- By: David Tilson
The energy and utilities industry faces new opportunities and challenges in managing customer relationships. These changes, coupled with evolving customer expectations, have led to new opportunities to provide customers with new information and services that enable experience-driven interaction—in contrast to the traditional limited, transactional relationship.
Enabling and motivating consumers to be aware of and manage their energy consumption is critical to utilities’ future success. To that end, utilities must provide customers with tools to help them engage in energy management and understand changes to their services going forward. A positive customer experience is grounded in a deep understanding of the customer so that tools, incentives, and programs directly and intuitively meet customer needs.
Creating momentum by understanding the customer.
Building awareness and creating foundational relationships to support future program deployment begins with one critical thing—a complete understanding of your customers. A good starting point is leveraging secondary research to create general customer segments and outline their corresponding basic needs, values, and behaviors. Focusing on these key segments allows your utility to create targeted messages and deliver them through the most effective channels for a particular stakeholder group.
The next step involves planning more personal connections with your customers. With deeper information about customers’ behaviors, preferences, and needs, you can create customer “journey maps” that help you understand how these needs, behaviors and preferences currently are being met and what gaps you will need to address in the future. Journey mapping helps create an outline for a future strategy and enables successful customer engagement.
At the same time, you should not overlook internal stakeholders; internal employee education and awareness also has a measureable effect on customer relationships. Employees are responsible not only for executing the customer-centric strategy, but also for acting as the strategy’s ongoing advocate.
Accelerating the experience through personalization and differentiation.
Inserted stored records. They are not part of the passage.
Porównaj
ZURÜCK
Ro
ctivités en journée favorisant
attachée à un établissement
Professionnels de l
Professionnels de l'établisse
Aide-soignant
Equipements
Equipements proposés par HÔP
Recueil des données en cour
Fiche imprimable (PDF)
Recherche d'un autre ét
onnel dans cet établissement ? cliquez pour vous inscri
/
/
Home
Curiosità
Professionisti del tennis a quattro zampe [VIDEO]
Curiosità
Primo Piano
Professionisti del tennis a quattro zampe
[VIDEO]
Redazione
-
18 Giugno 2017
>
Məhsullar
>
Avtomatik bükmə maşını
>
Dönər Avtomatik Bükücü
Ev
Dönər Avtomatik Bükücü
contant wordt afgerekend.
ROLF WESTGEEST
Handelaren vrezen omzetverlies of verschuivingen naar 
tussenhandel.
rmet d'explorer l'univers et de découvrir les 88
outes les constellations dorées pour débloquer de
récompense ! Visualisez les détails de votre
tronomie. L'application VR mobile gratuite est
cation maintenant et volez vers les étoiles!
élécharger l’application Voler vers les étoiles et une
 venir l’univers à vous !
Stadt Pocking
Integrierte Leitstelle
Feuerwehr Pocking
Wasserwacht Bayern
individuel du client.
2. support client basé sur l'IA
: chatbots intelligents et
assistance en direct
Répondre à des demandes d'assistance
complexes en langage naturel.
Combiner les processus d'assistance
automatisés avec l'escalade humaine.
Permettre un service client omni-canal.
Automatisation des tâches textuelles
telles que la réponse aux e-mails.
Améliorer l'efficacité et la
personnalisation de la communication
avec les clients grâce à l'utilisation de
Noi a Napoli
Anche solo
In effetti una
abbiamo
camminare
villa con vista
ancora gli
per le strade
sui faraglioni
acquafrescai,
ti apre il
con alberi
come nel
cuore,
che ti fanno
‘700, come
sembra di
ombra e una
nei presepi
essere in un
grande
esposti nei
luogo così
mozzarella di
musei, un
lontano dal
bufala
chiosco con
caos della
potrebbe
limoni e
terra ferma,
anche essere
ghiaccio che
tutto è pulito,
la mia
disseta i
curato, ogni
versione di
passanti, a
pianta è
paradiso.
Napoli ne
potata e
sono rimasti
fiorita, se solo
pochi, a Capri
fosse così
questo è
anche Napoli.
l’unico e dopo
Once you have outlined customer segments and a clear customer journey, you can create tactical messaging to further personalize each segment’s experiences at the critical touch points in the journey. When defining customer interactions during the processes of customer service, bill review, or payment, follow three simple rules:
- Be simple but impactful – Concise, straightforward messaging to customers enables them to process complex ideas quickly and strikes a chord with their beliefs and values
- Multi-channel “call to action” – Information should be consistent and available through traditional (phone, call center, printed materials, events) and emerging (online, mobile, social media) channels
- Staged messaging – Customers should be exposed to a gradual flow of messaging that is planned and released over the course of months to moderate information complexity
Consider this example. One customer segment includes of young professionals in the 24-35 age group. These individuals are busy during normal working hours and may be more effectively engaged through online and mobile channels via regular energy alerts delivered over the course of a month. Additionally, messages focused on cost saving and environmental benefits would resonate most with this segment.
Conquering customer experience.
To foster customer goodwill and reach the eventual goal of effective demand side management, utilities should always strive to improve customer experience. There is a great deal of opportunity to strengthen channels and messaging through an ongoing understanding of customer expectations. Researching these expectations and acting upon the gaps revealed is the most effective strategy to enable an effective customer experience.
Persistence in defining customer segments, mapping the customer journey, and enhancing interaction opportunities will lead to an uptick in customer engagement and resultant changes in customer behavior—both critical elements for meeting future business goals.